While the petition was pending, RA 9334
(An Act Increasing The Excise Tax Rates Imposed on
Alcohol and Tobacco Products), which further amended
Section 145 of the NIRC, took effect on January 1, 2005.
The law increased the excise tax rates
provided in Section 145; mandated that new brands of
cigarettes shall be initially classified according to
their suggested net retail price, until such time that
their correct tax bracket is finally determined under a
specified period and, after which, their classification
shall remain in force until revised by Congress.
It also retained annex D (list of active
brands) as tax base of those surveyed as of October 1,
1996, including the classification of brands for the
same products which were registered on or before January
1, 1997, and were being commercially produced and
marketed on or after October 1, 1996, and which continue
to be commercially produced and marketed after the
effectivity of the law; and provided a legislative
freeze on brands of cigarettes introduced between the
period January 2, 1997, to December 31, 2003.

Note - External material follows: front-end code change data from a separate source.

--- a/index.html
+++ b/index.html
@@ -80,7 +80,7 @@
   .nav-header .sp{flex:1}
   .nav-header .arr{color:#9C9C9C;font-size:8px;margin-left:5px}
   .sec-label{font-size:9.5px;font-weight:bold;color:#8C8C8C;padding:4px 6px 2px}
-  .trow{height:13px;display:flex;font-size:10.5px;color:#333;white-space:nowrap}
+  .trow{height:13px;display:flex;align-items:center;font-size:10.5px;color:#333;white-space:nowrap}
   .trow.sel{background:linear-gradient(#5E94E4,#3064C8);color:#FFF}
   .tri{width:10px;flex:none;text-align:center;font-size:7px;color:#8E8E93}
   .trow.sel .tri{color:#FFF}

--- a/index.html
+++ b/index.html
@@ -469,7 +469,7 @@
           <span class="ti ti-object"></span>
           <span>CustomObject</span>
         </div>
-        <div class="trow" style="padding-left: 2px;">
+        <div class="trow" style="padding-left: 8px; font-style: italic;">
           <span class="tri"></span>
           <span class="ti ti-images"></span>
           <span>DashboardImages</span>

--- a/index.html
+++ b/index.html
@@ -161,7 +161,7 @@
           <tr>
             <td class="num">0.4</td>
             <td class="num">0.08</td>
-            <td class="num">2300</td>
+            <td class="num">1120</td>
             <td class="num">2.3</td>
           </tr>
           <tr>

Under RA 9334, the excise tax due on BAT
products was increased to P25 per pack.
The BIR assessed petitioner’s
importation of 911,000 packs of Lucky Strike based on
the increased tax rate, thus, rendering it liable for
taxes in the amount of P22.77 million.
Thus, BAT filed a supplement to its
petition for review assailing the constitutionality of
RA 9334 insofar as it retained annex D and praying for a
downward classification of Lucky Strike products at the
bracket taxable at P8.96 per pack.
The Office of the Solicitor General
(OSG), however, argued that the passage of RA 9334,
specifically the provision imposing a legislative freeze
on the classification of cigarettes introduced into the
market between January 2, 1997, and December 31, 2003,
rendered BAT’s petition moot and academic.

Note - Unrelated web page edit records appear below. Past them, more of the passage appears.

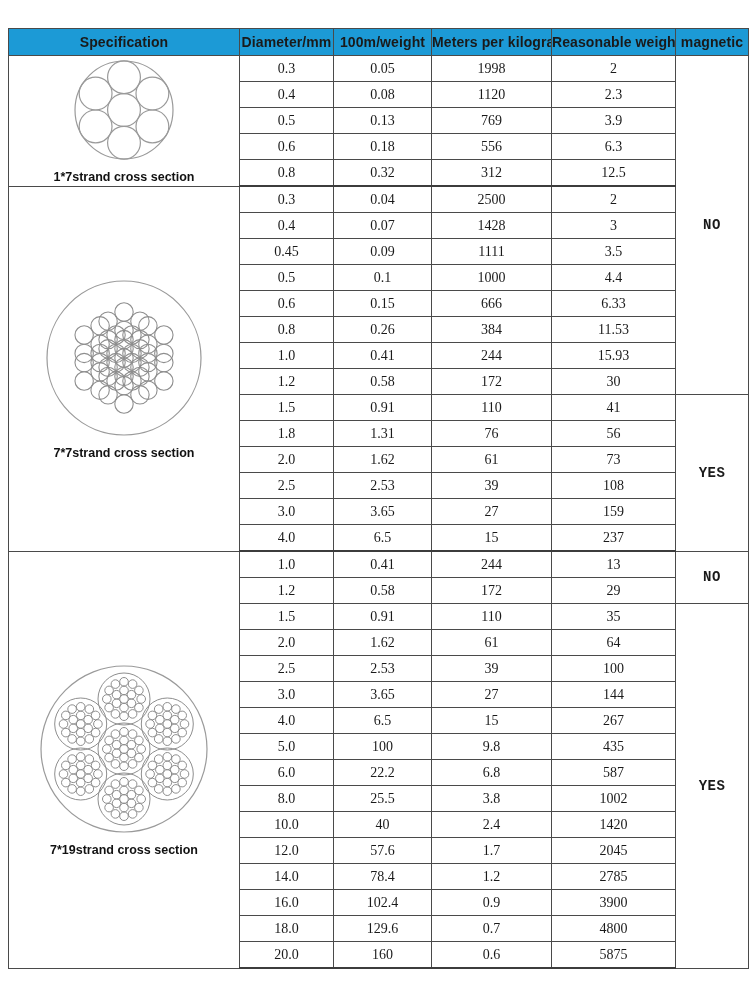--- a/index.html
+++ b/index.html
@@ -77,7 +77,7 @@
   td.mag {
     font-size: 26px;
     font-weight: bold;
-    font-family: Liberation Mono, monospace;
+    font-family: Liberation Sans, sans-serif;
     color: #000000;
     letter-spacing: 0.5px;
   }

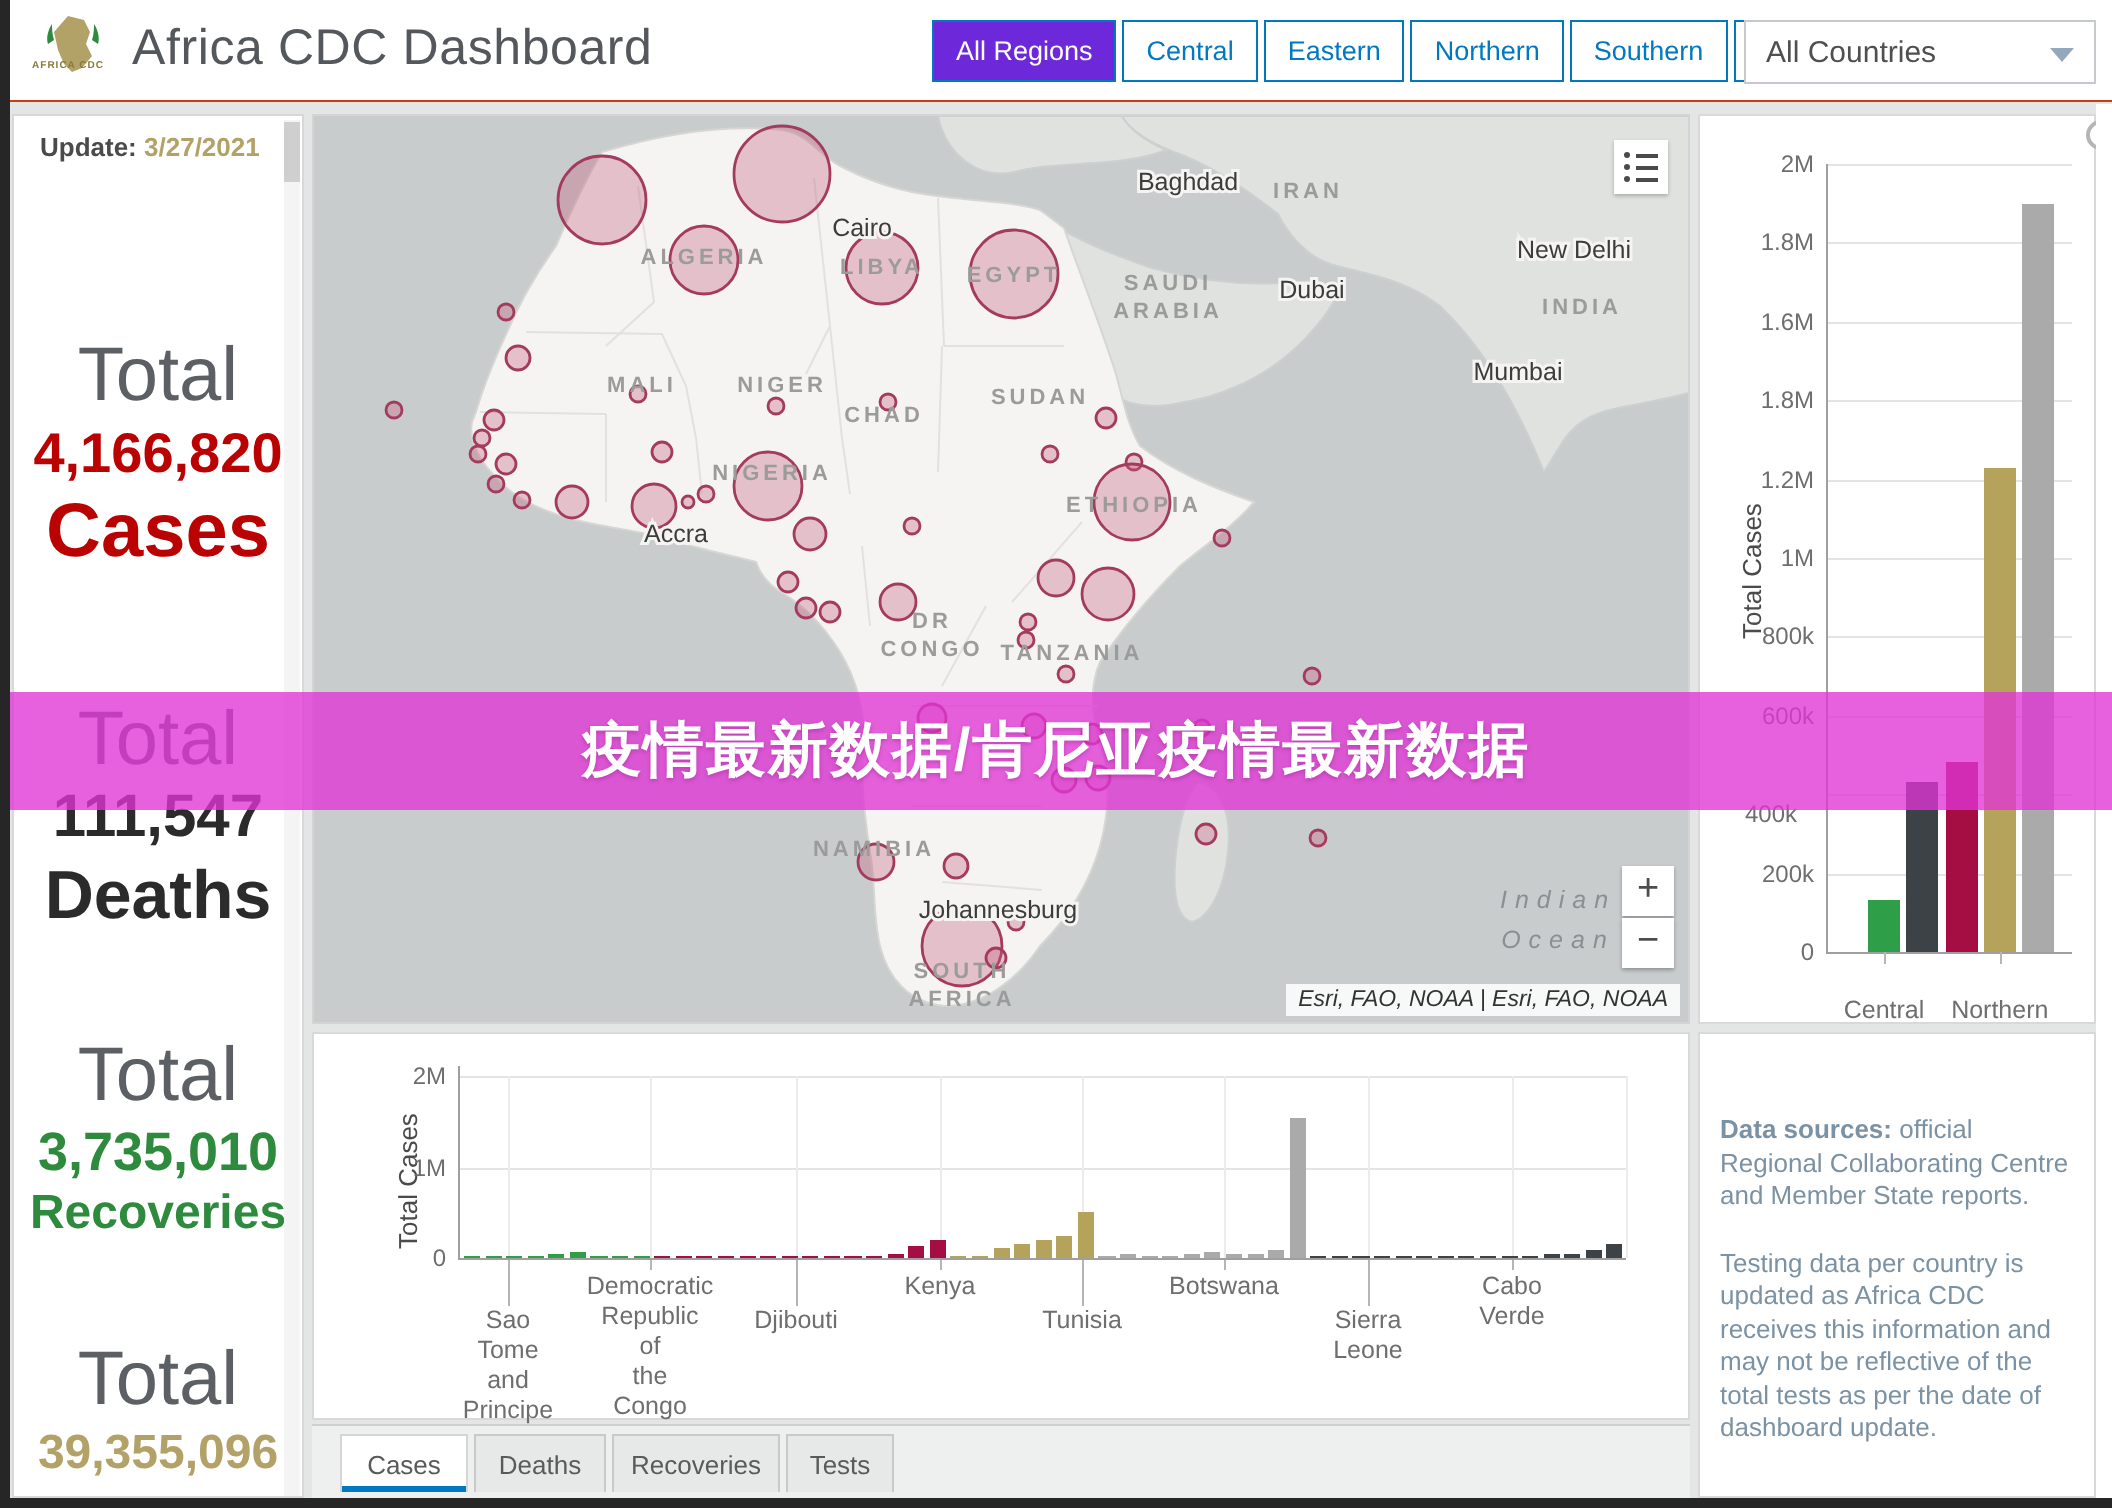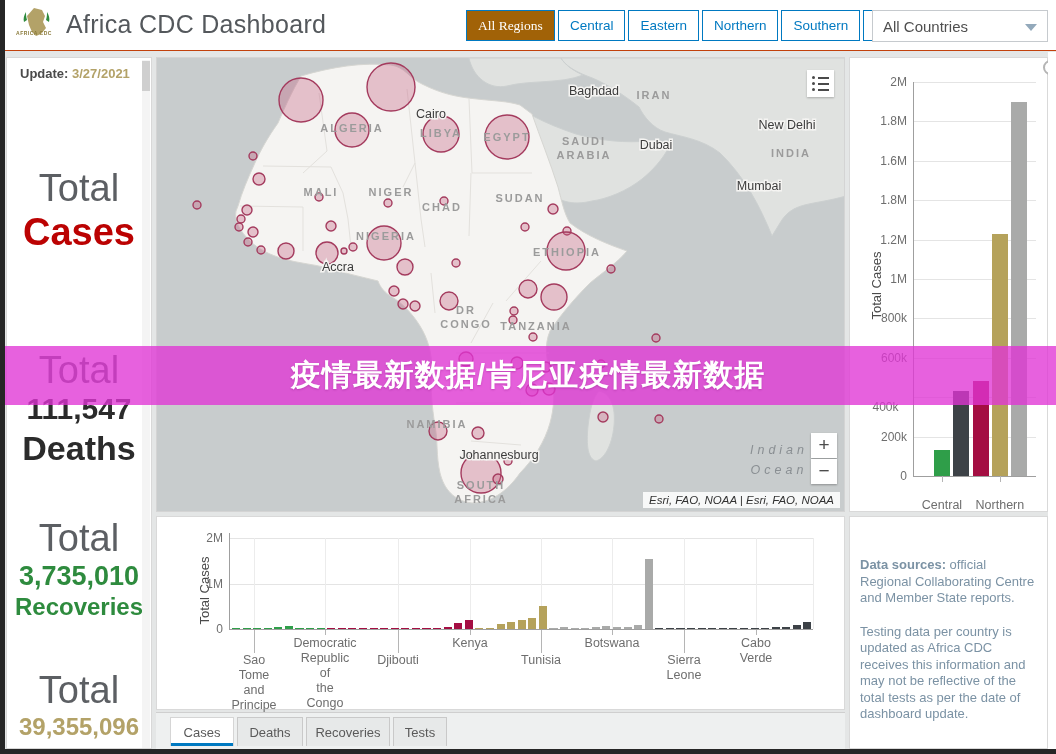--- a/index.html
+++ b/index.html
@@ -14,7 +14,7 @@
   #page-title { position:absolute; left:66px; top:10px; font-size:25px; color:#54585c; font-weight:400; letter-spacing:.3px; }
   #region-buttons { position:absolute; left:466px; top:10px; height:31px; display:flex; gap:3px; }
   .rbtn { font-size:13.5px; color:#0079c1; background:#fff; border:1px solid #0079c1; padding:0 11px; display:flex; align-items:center; cursor:pointer; }
-  .rbtn.active { background:#a16207; color:#fff;font-family:Liberation Serif, serif; }
+  .rbtn.active { background:#6d28d9; color:#fff; }
   #country-dropdown { position:absolute; left:872px; top:10px; width:176px; height:32px; border:1px solid #c6cace; background:#fff; display:flex; align-items:center; padding:0 10px; font-size:15px; color:#4f4f4f; cursor:pointer; }
   #dd-chevron { position:absolute; right:10px; top:13px; width:0; height:0; border-left:6px solid transparent; border-right:6px solid transparent; border-top:7px solid #93a9bb; }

The OSG explained that the provision in
Section 145, as amended by RA 9334, prohibiting the
reclassification of cigarettes during the said period,
“cured” the perceived defect of Section 145 considering
that, like cigarettes under annex D, petitioner’s brands
and other brands introduced between January 2, 1997, and
December 1, 2003, shall remain in the classification
under which the BIR has placed them, and only Congress
has the power to classify.
Other cigarette manufacturers—Philip
Morris Manufacturing Inc., Fortune Tobacco Corp., Mighty
Corp. and JT International S.A.—filed motions for
intervention, insisting that “no inequality exists
because cigarettes classified by BIR based on their net
retail price as of December 31, 2003, now enjoy the same
status quo provision that prevents the BIR from
reclassifying the cigarettes included in annex D.”
In upholding the lower court’s ruling,
the SC noted that the classification is considered valid
and reasonable provided that it rests on substantial
distinctions; it is germane to the purpose of the law;
it applies, all things being equal, to both present and
future conditions; and it applies equally to all those
belonging to the same.
The Court said that these requisites are
met under RA 9334.
“With the amendments introduced by RA
9334, the freezing of the tax classifications now
expressly applies not just to annex D brands but to
newer brands introduced after the effectivity of RA 8240
on January 1, 1997, and any new brand that will be
introduced in the future,” the Court said.
“All in all, the classification freeze
provision addressed Congress’s administrative concerns:
the simplification of tax administration of sin
products, elimination of potential areas for abuse and
corruption in tax collection, buoyant and stable revenue
generation, and ease of projection of revenues.